Jan 25, 2012 10:40 AM
2There are a number of hackneyed sayings when it comes to buying tents and other outdoor gear, to the effect that you can choose two of the following three: cheap, strong, lightweight.
A high quality, lightweight tent is going to cost you some coin. The standard description of a tent which won't fold, shred or break in high winds is "four season." Don't be deceived by "three season," or "three and a half season" tents; there's a difference. If you're going to be using it a lot, also pay attention to UV resistance, since that's what will normally age a quality tent.
You'll note that four season tents tend not to ventilate as well as the ones which use a lot of mesh.

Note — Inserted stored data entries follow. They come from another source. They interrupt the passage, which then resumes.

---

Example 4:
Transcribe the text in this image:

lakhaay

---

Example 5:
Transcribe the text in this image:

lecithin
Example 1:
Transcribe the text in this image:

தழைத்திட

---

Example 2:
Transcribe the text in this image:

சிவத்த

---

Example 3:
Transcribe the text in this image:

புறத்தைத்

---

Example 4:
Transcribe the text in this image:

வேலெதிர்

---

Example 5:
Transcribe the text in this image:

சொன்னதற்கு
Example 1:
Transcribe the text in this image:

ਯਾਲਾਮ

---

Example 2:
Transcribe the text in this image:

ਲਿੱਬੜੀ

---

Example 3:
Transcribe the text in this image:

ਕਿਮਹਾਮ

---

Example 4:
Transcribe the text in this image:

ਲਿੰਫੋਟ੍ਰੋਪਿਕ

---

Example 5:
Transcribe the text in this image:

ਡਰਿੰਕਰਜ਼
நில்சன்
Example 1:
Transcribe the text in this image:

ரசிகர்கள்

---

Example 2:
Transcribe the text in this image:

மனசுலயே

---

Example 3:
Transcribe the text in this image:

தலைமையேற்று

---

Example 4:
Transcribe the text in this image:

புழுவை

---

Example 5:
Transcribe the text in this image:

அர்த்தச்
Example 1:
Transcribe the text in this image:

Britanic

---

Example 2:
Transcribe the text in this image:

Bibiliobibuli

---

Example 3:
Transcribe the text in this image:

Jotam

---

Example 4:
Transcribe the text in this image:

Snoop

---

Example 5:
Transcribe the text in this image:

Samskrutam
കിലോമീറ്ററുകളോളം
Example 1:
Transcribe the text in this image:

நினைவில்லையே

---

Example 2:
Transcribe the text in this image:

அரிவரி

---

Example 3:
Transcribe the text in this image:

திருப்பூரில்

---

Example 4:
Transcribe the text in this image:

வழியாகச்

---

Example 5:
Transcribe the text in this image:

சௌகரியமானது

That's a tradeoff for strength and weatherproofing. A four season tent can be hot and stuffy if you use it in the low-elevation tropics.

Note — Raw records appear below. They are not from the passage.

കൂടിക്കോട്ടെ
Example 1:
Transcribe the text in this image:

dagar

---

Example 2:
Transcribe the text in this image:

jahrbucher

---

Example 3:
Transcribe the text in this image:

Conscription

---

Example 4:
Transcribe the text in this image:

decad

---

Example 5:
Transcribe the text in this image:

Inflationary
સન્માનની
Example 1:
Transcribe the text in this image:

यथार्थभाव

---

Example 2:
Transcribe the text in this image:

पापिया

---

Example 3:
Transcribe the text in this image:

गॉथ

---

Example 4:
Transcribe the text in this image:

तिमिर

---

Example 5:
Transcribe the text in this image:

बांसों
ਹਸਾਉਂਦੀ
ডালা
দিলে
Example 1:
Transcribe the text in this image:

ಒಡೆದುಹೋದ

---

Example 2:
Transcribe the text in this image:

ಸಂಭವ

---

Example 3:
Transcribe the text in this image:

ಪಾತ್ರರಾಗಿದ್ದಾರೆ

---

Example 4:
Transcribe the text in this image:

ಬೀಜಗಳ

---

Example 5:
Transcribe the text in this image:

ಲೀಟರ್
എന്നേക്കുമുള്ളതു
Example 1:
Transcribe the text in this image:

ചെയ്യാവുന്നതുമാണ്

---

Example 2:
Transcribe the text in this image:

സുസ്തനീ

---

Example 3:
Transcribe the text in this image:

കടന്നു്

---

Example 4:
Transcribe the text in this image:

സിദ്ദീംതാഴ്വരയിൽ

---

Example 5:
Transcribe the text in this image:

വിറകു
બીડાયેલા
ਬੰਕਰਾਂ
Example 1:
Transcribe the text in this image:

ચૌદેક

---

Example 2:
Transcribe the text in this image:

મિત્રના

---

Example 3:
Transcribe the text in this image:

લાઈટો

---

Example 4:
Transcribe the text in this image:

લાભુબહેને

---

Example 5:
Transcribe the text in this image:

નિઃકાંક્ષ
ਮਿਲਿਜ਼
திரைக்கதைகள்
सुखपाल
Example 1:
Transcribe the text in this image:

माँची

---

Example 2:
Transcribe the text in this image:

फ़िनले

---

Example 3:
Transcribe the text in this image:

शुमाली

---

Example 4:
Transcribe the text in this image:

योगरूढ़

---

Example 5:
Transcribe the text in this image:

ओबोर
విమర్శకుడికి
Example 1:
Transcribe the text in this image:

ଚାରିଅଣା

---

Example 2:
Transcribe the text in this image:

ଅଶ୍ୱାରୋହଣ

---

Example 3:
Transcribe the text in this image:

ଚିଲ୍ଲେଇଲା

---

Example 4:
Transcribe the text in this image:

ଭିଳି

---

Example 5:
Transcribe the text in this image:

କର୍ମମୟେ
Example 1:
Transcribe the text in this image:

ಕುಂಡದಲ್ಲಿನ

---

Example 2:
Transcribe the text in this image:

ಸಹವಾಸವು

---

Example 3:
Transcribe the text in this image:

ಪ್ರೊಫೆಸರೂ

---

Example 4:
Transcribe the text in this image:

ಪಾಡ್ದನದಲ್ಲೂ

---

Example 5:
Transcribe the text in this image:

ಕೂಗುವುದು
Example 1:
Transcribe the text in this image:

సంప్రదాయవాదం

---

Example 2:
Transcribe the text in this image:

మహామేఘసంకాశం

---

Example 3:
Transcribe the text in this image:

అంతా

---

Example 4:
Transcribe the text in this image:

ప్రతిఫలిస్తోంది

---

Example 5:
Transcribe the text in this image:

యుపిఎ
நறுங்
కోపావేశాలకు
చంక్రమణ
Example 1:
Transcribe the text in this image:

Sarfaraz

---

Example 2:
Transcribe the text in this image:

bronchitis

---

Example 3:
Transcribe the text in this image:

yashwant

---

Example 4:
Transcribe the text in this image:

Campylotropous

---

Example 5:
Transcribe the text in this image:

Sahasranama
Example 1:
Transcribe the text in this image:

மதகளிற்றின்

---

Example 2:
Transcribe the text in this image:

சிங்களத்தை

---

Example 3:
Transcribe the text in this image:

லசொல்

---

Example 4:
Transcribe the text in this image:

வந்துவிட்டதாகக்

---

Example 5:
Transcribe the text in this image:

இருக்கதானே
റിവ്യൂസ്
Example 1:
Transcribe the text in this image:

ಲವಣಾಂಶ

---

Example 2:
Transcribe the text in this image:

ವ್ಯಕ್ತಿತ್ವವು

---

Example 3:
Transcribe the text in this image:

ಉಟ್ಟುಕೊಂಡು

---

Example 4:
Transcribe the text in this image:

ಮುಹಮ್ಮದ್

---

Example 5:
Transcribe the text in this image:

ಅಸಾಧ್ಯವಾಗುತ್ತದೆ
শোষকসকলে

I don't know what's available in Australia, where I presume you're buying. I've settled on Hilleberg tents, which definitely meet your requirements, but they are far from cheap. I used one of mine effortlessly in Patagonia, including during winds which were snapping poles and collapsing the rented Doite tents. Hillebergs are far too expensive for short-term use, IMHO, but they're the best I've seen for the combination of lightweight, strong, weatherproof and durable.

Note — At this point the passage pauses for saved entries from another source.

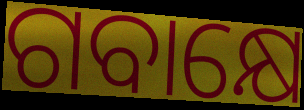
ଗବାକ୍ଷେ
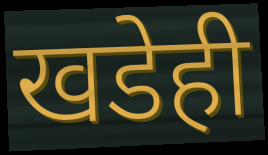
खडेही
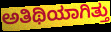
ಅತಿಥಿಯಾಗಿತ್ತು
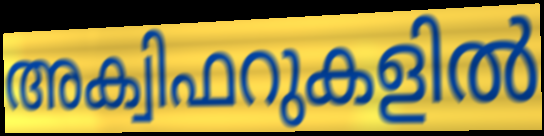
അക്വിഫറുകളിൽ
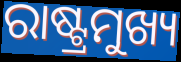
ରାଷ୍ଟ୍ରମୁଖ୍ୟ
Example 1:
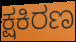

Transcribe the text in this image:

ಕ್ಷಕಿರಣ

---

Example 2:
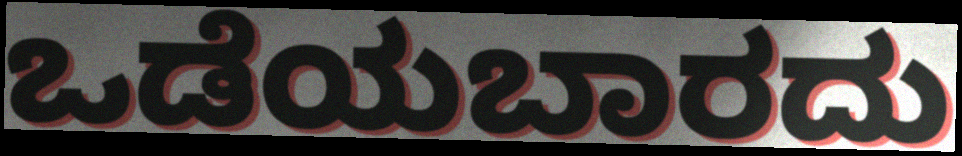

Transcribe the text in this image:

ಒಡೆಯಬಾರದು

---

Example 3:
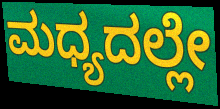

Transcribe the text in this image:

ಮಧ್ಯದಲ್ಲೇ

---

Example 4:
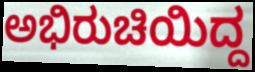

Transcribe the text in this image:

ಅಭಿರುಚಿಯಿದ್ದ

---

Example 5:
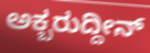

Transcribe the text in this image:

ಅಕ್ಬರುದ್ದೀನ್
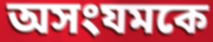
অসংযমকে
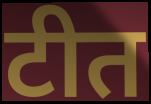
टीत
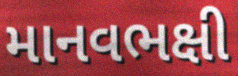
માનવભક્ષી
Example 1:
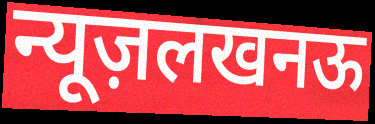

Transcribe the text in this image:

न्यूज़लखनऊ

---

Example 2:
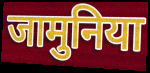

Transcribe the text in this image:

जामुनिया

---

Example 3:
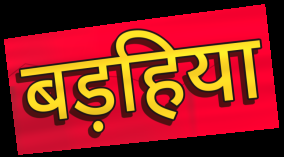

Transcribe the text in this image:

बड़हिया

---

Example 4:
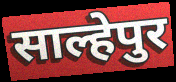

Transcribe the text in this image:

साल्हेपुर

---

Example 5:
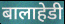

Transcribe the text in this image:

बालाहेडी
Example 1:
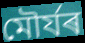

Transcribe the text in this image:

মৌৰ্যৰ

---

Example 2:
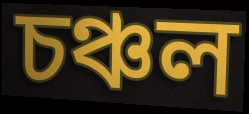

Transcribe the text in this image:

চঞ্চল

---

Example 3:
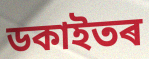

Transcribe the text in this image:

ডকাইতৰ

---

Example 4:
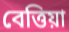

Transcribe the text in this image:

বেত্তিয়া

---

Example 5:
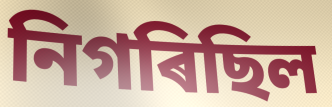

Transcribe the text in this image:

নিগৰিছিল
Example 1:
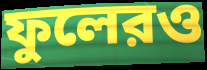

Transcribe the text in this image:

ফুলেরও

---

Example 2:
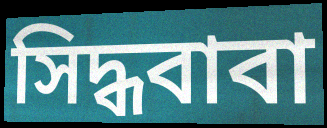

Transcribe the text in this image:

সিদ্ধবাবা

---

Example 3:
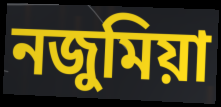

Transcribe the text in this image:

নজুমিয়া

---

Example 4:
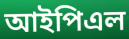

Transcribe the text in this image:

আইপিএল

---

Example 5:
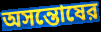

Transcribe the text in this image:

অসন্তোষের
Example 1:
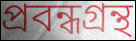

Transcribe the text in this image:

প্ৰবন্ধগ্ৰন্থ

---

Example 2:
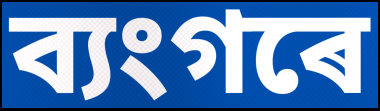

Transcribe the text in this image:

ব্যংগৰে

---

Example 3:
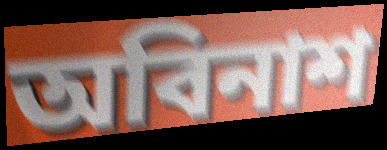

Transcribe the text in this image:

অবিনাশ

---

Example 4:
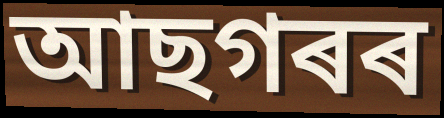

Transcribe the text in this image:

আছগৰৰ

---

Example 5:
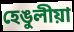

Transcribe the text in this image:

হেঙুলীয়া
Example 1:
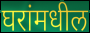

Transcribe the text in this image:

घरांमधील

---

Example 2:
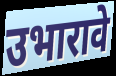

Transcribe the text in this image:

उभारावे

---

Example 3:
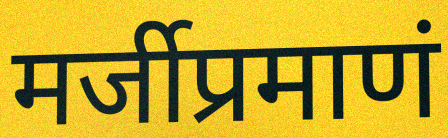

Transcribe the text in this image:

मर्जीप्रमाणं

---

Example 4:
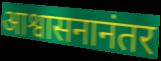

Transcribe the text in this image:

आश्वासनानंतर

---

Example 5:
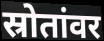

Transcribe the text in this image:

स्रोतांवर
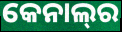
କେନାଲ୍‍ର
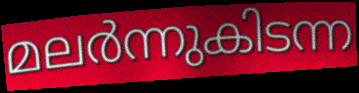
മലർന്നുകിടന്ന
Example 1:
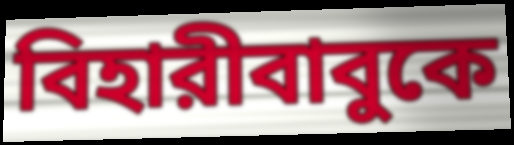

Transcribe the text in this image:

বিহারীবাবুকে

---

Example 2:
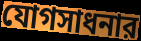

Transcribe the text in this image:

যোগসাধনার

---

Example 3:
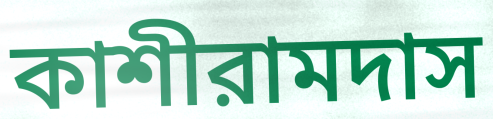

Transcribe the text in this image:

কাশীরামদাস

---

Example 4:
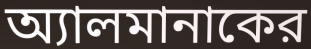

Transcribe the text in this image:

অ্যালমানাকের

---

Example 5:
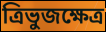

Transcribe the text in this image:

ত্রিভুজক্ষেত্র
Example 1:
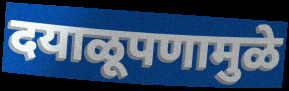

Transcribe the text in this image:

दयाळूपणामुळे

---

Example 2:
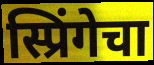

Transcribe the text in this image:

स्प्रिंगेचा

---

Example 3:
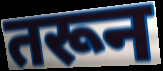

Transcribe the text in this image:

तरून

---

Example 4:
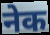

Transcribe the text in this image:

नेक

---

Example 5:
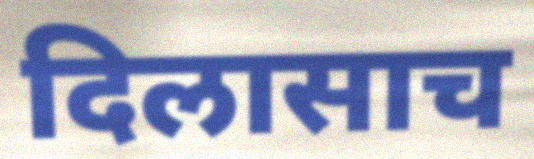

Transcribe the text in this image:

दिलासाच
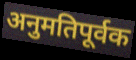
अनुमतिपूर्वक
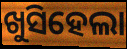
ଖୁସିହେଲା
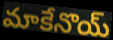
మాకేనొయ్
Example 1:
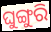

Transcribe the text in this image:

ଘୁଙ୍ଗୁରି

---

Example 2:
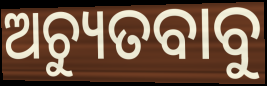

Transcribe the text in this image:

ଅଚ୍ୟୁତବାବୁ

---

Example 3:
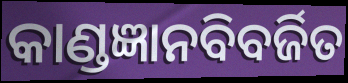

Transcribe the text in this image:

କାଣ୍ଡଜ୍ଞାନବିବର୍ଜିତ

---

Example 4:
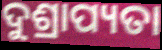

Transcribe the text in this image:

ଦୁଶ୍ରାପ୍ୟତା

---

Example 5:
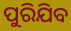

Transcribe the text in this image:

ପୁରିଯିବ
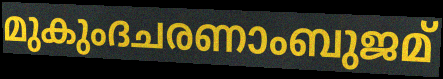
മുകുംദചരണാംബുജമ്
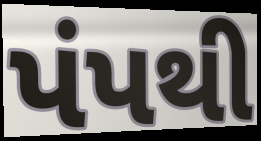
પંપથી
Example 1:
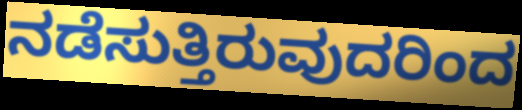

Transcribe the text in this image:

ನಡೆಸುತ್ತಿರುವುದರಿಂದ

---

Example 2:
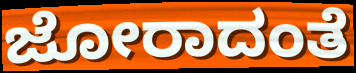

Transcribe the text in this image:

ಜೋರಾದಂತೆ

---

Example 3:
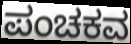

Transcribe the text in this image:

ಪಂಚಕವ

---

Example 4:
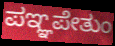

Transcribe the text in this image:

ಪಞ್ಞಪೇತುಂ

All standard caveats apply.
Jan 25, 2012 1:57 PM
3After 30 years of camping and if you are decided to spend some amount of money, buy a Hilleberg tent. That´s the best you can find. But Hilleberg is not avaible easily in SA. I think in Chile you could find some but not sure. Anyway, easy to buy online or in Europe or USA. Other good tents are North Face, Sierra Designs, Marmot and several others. For southern Patagonia you need a tent that can stand the really strong winds. There are cheaper tents avaiable but in really bad conditions these might not protect you. In Ushuaia there are actually North Face tents avaible but more expensive than in USA.
Where are you going to trek around Ushuaia?
Jan 26, 2012 2:09 AM
4If you're backpacking, a very lightwight tent is a must; For one person, no more than 1.5 kg. Përsonally I have never needed in South America a tent for extreme conditions, generally you can find a sheltered spot to camp, at least in the mountains.
Now in different continents, different brands are sold. In Europe, Vaude, Terra Nova for instance. In the US, Big Agnes.
Jan 26, 2012 12:10 PM
I ended up getting a (something) Domino 2 person tent whic seems ok. The fly has 5000mm and interior is 1500mm.
About 2.1 kgs
The guy I bought it from, George, showed me pics of it being used at 5000 meters or so with a bit of snow around.
Found it for 2/3's the price of other places that had it for 1000 pesos.
Good guy (Paranã 710 in Fed Capital Buenos Aires). Siete Cumbres is the store name.
Now gotta put it to the test.
Arrived in Ushuaia this morning.
Any thoughts on best places to camp?
Also, If anyone knows of this brand, or has used it, your thoughts would be appreciated.
I'll let you know how it fairs.
Jan 26, 2012 1:13 PM
6Lots of great places to camp. In the National Park or along the vallleys around Ushuaia or the coastlines east to Estancia Tunel, Encajonado and Punta Segunda and west along the Monte Susana. Don´t go along the so called Sierra Valdivieso circuit (Paso beban and Paso 5 Lagunas to Bahia Torito) as parts are affected by a forest fire which is not under control despite the official version.